1. Uyuşmazlık ve Hukuki Nitelendirme

Uyuşmazlık, taraflarca karşılıklı olarak açılan boşanma davasında taraflar arasında ortak hayatı temelinden sarsacak derecede ve birliğin devamına imkan vermeyecek nitelikte bir geçimsizlik bulunup bulunmadığı, geçimsizlik var ise kusurun kimden kaynaklandığı, kadının kişilik haklarının ihlal edilip edilmediği ve buna bağlı olarak kadının manevî tazminat talebinin reddinin yerinde olup olmadığı, tarafların sosyal ve ekonomik durumlarına göre kadının yoksulluk nafakasına hak kazanıp kazanmadığı ve kadın yararına maddî tazminata hükmedilme şartları oluşup oluşmadığı, oluşmuş ise miktarının hakkaniyete uygun olup olmadığı noktasında toplanmaktadır.

2. İlgili Hukuk

4721 sayılı Kanun'un 4 üncü maddesi, 166 ncı maddesinin birinci ve ikinci fıkrası, 174 üncü maddesinin birinci ve ikinci fıkrası, 175 inci maddesi. 6100 sayılı Hukuk Muhakemeleri Kanunu'nun (6100 sayılı Kanun) 369 uncu maddesinin birinci fıkrası ile 370 ve 371 inci maddesi. 6098 sayılı Türk Borçlar Kanunu'nun 50 nci ve 51 inci maddeleri.

3. Değerlendirme

1.Bölge adliye mahkemelerinin nihai kararlarının bozulması 6100 sayılı Kanun'un 371 inci maddesinde yer alan sebeplerden birinin varlığı hâlinde mümkündür.

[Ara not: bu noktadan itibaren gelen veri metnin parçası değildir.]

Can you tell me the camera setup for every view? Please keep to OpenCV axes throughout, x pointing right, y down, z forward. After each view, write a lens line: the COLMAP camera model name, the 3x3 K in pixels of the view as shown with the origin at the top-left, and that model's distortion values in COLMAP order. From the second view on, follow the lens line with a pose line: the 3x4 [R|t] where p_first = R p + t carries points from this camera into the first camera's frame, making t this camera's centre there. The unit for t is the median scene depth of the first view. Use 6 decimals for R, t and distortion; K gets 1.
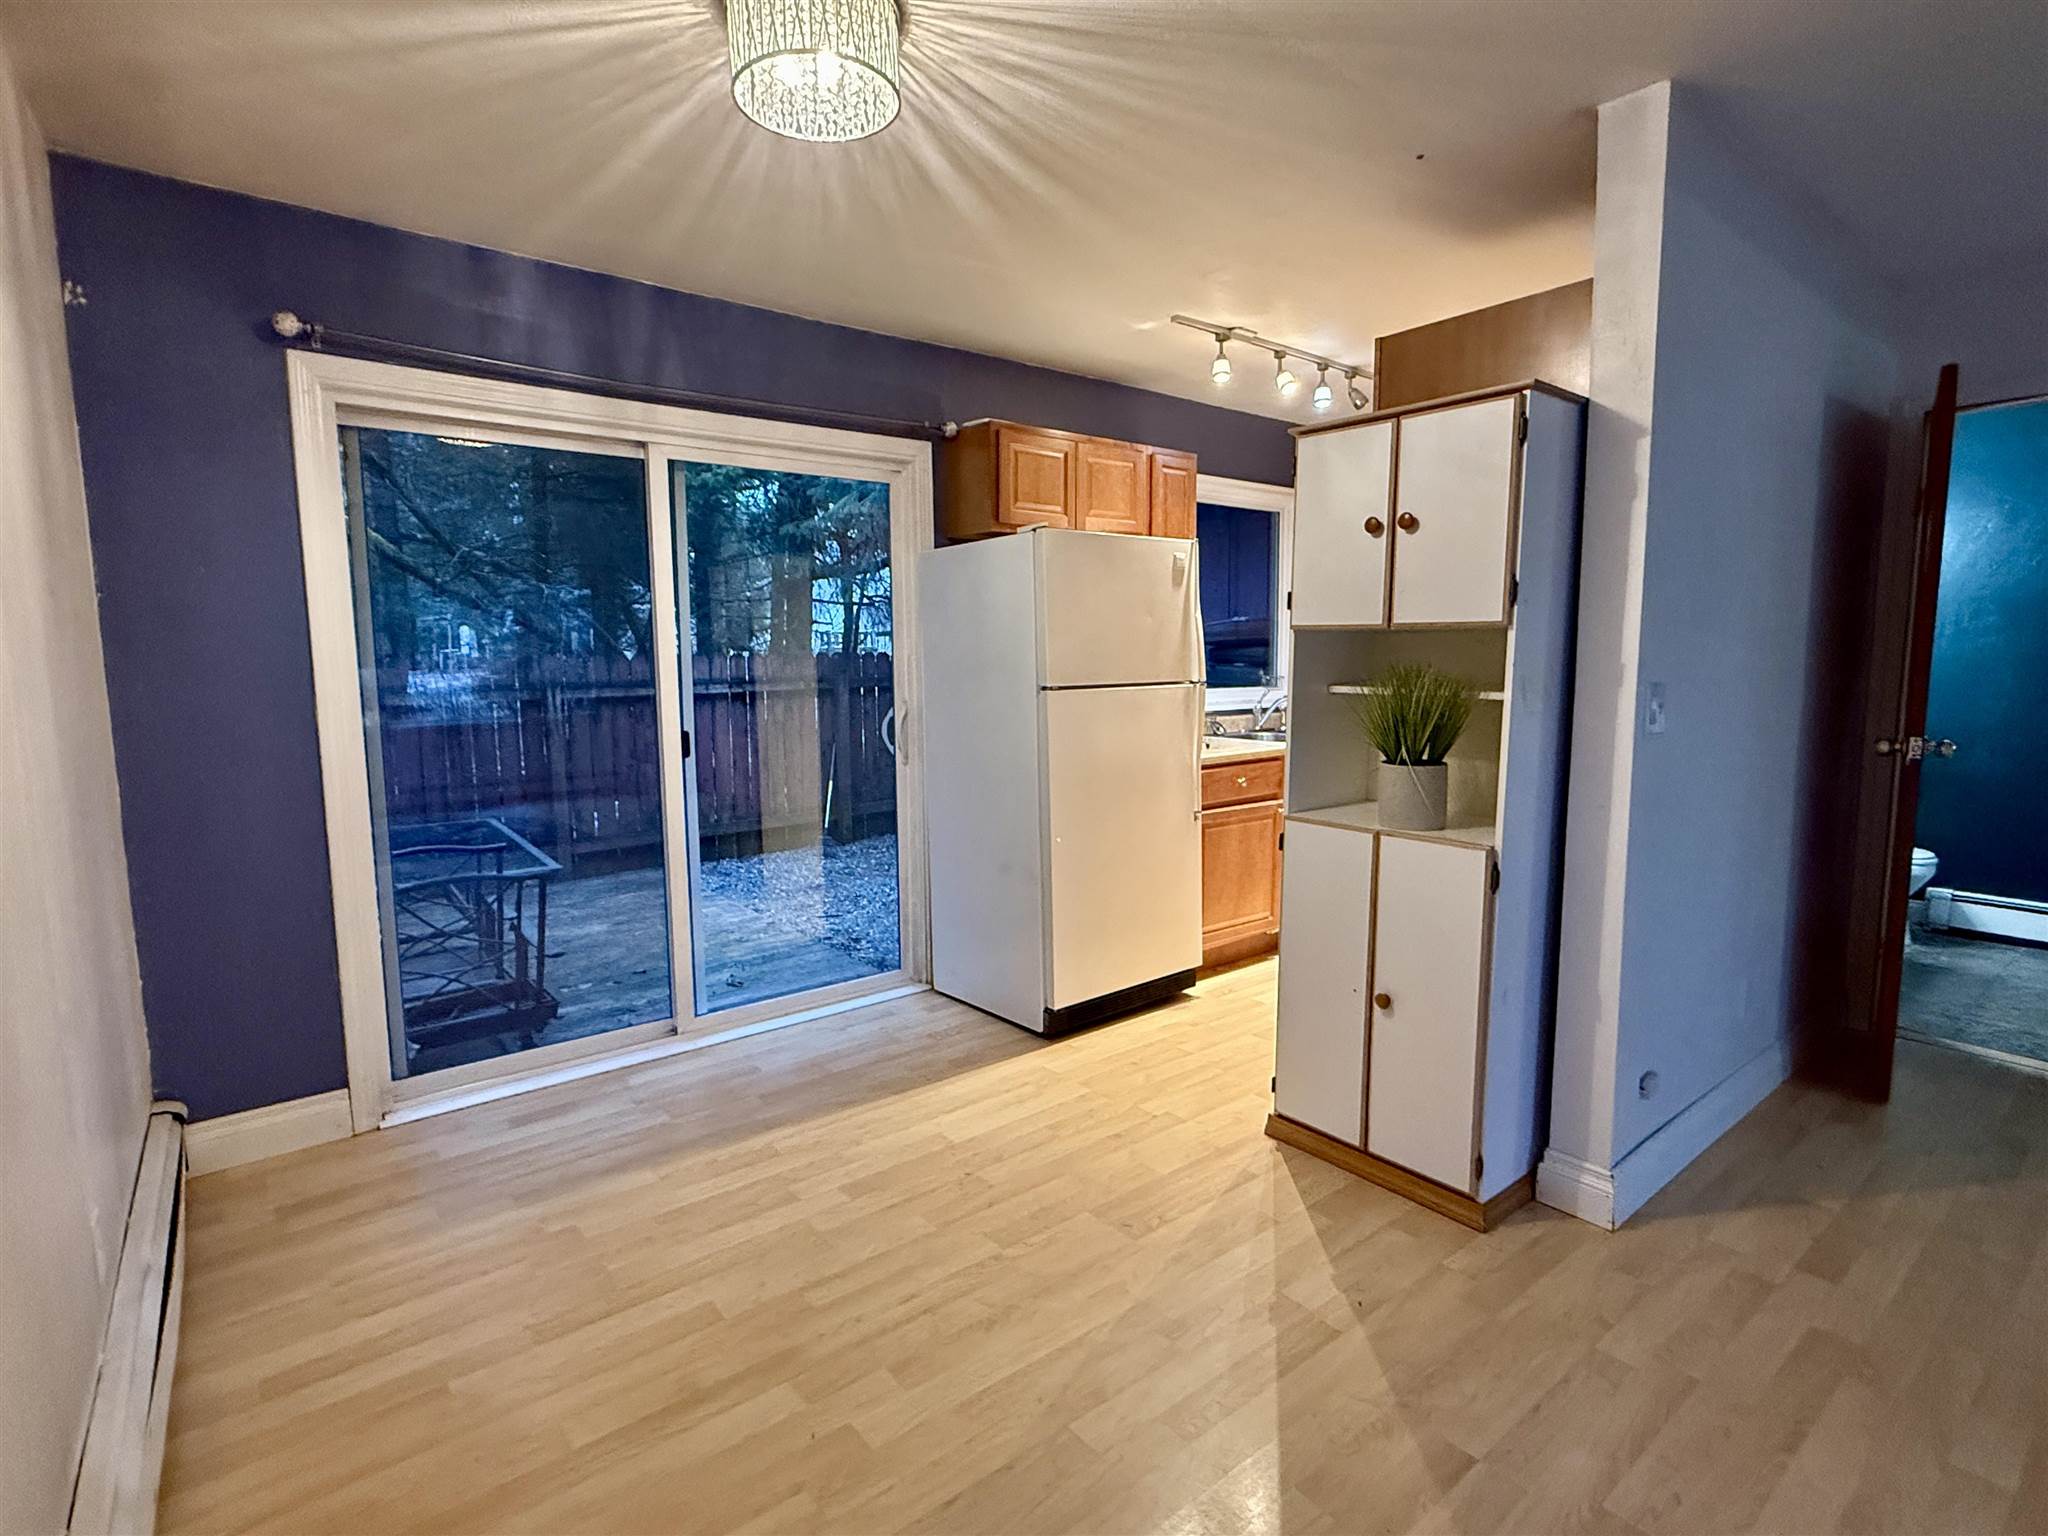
lens RADIAL K [[993.6, 0, 1028.2], [0, 993.6, 768.5], [0, 0, 1]] dist [0.001801, 0.000169]
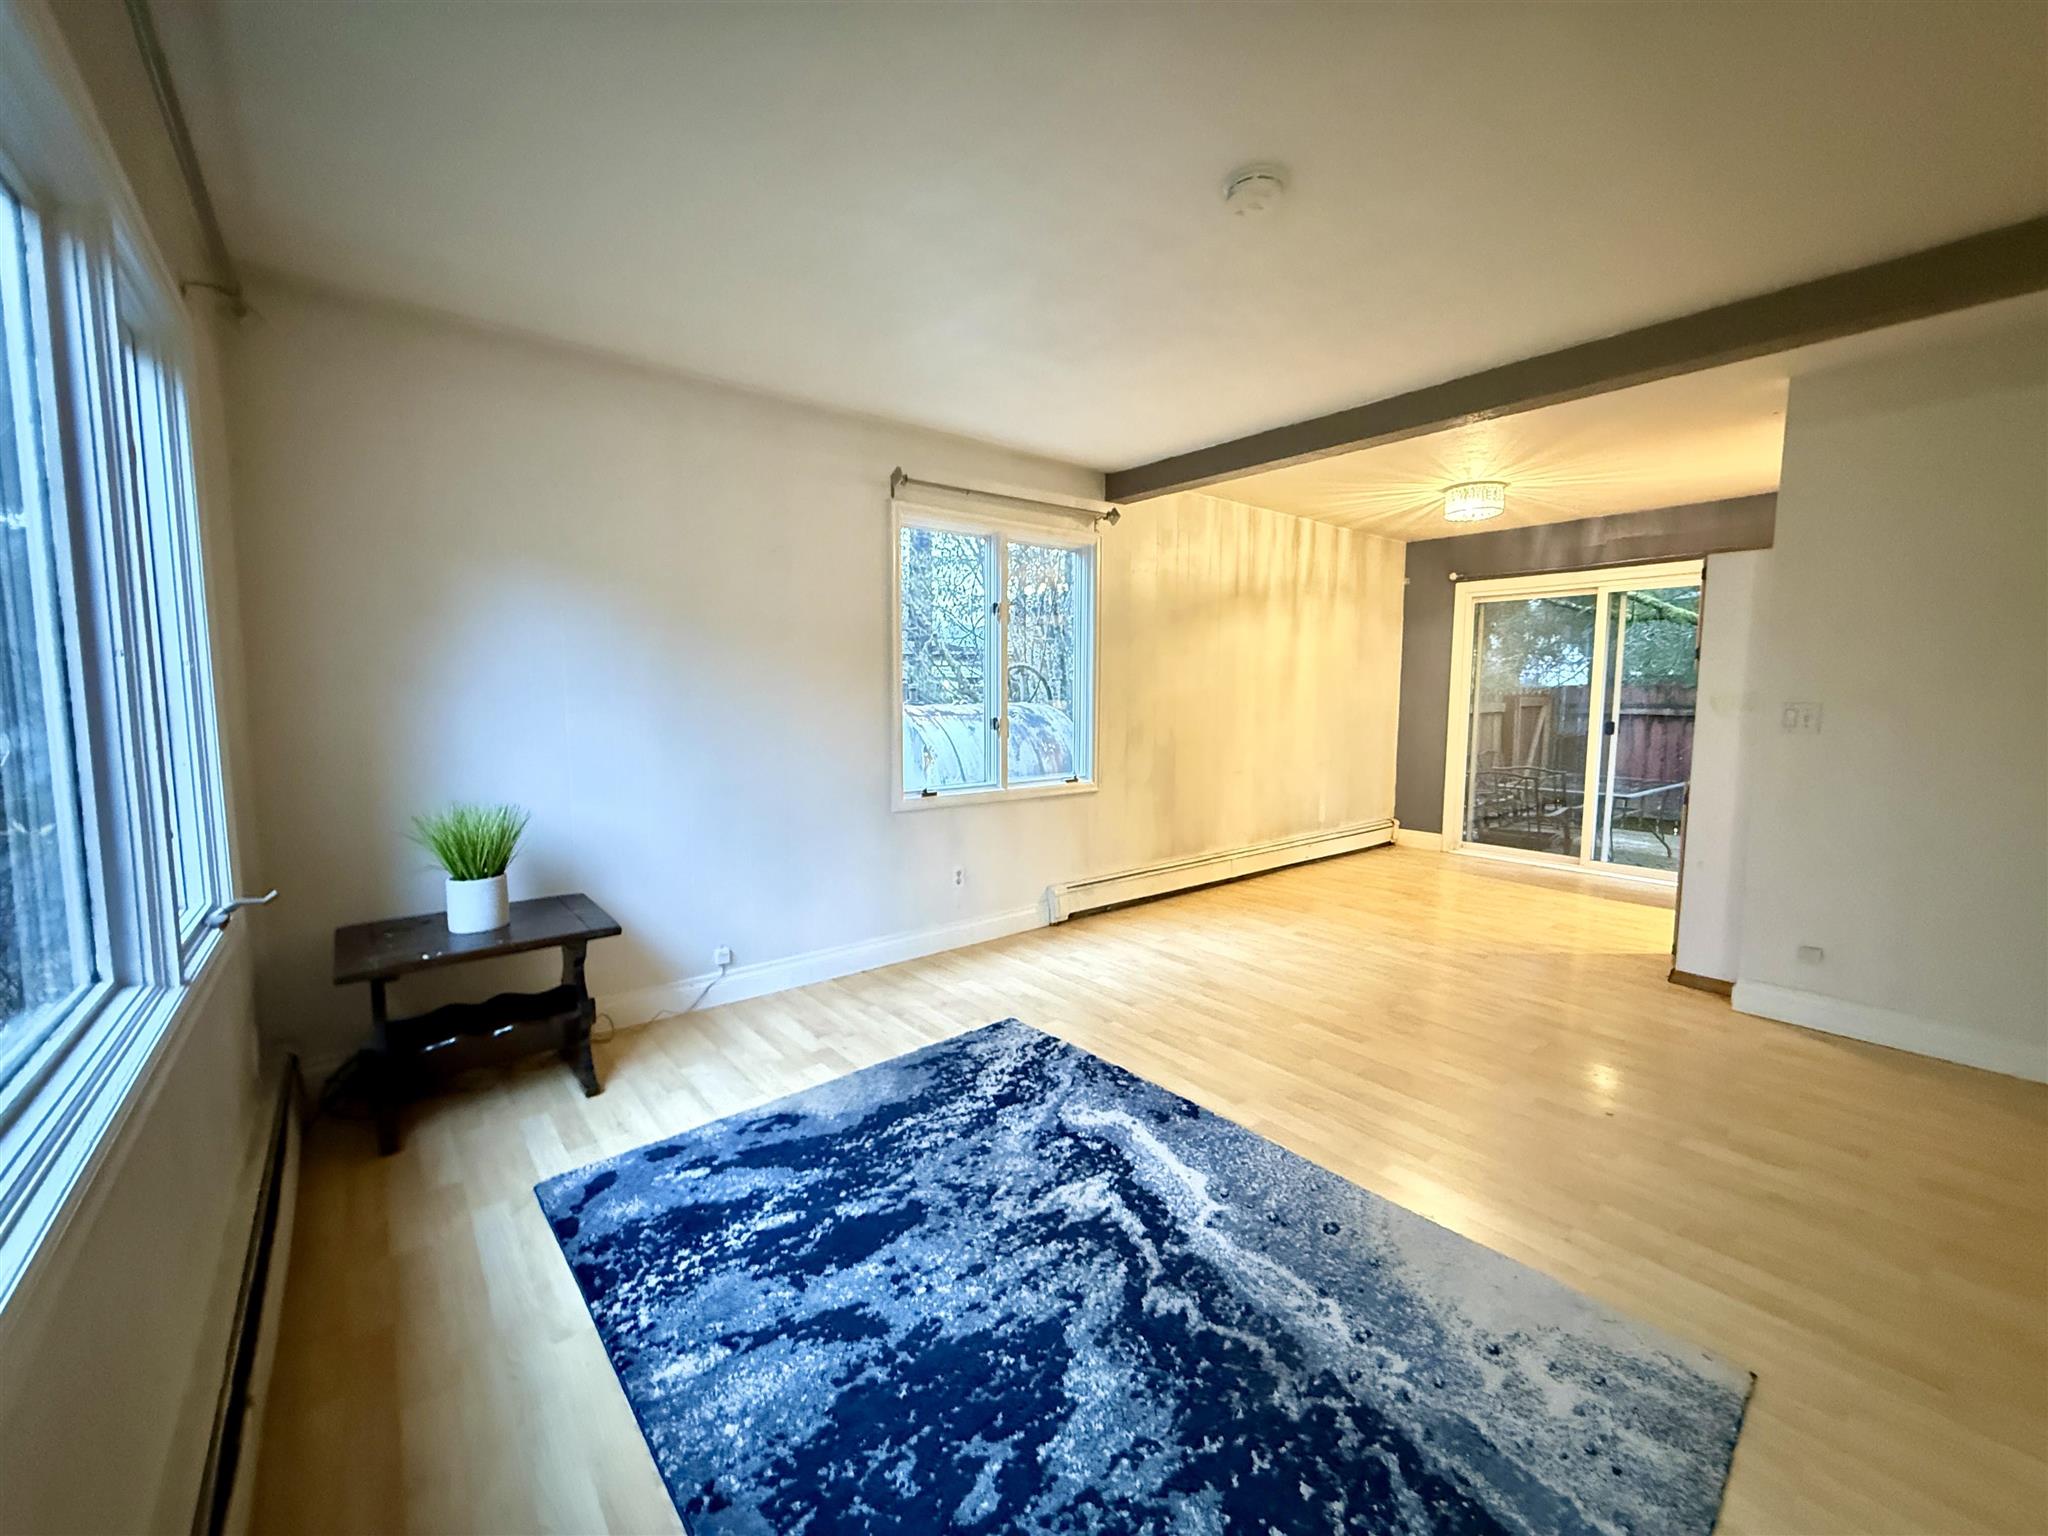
lens RADIAL K [[817.9, 0, 1024.2], [0, 817.9, 761.9], [0, 0, 1]] dist [0.002046, -0.001154]
pose [[0.011552, 0.102074, -0.994710, 1.546529], [-0.113018, 0.988535, 0.100128, 0.014658], [0.993526, 0.111264, 0.022956, -0.267472]]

2.Temyizen ..., tarafların karşılıklı iddia ve savunmalarına, dayandıkları belgelere, uyuşmazlığa uygulanması gereken hukuk kuralları ile hukuki ilişkinin nitelendirilmesine, dava şartlarına, yargılama ve ispat kuralları ile kararda belirtilen gerekçelere göre usul ve kanuna uygun olup taraf vekillerince temyiz dilekçesinde ileri sürülen nedenler kararın bozulmasını gerektirecek nitelikte görülmemiştir.

VI. KARAR

Açıklanan sebeplerle;

Temyiz olunan Bölge Adliye Mahkemesi kararının 6100 sayılı Kanun'un 370 inci maddesinin birinci fıkrası uyarınca ONANMASINA,

Aşağıda yazılı temyiz giderinin temyiz edenlere yükletilmesine,

Dosyanın İlk Derece Mahkemesine, kararın bir örneğinin Bölge Adliye Mahkemesine gönderilmesine,

02.11.2023 tarihinde oy birliğiyle karar verildi.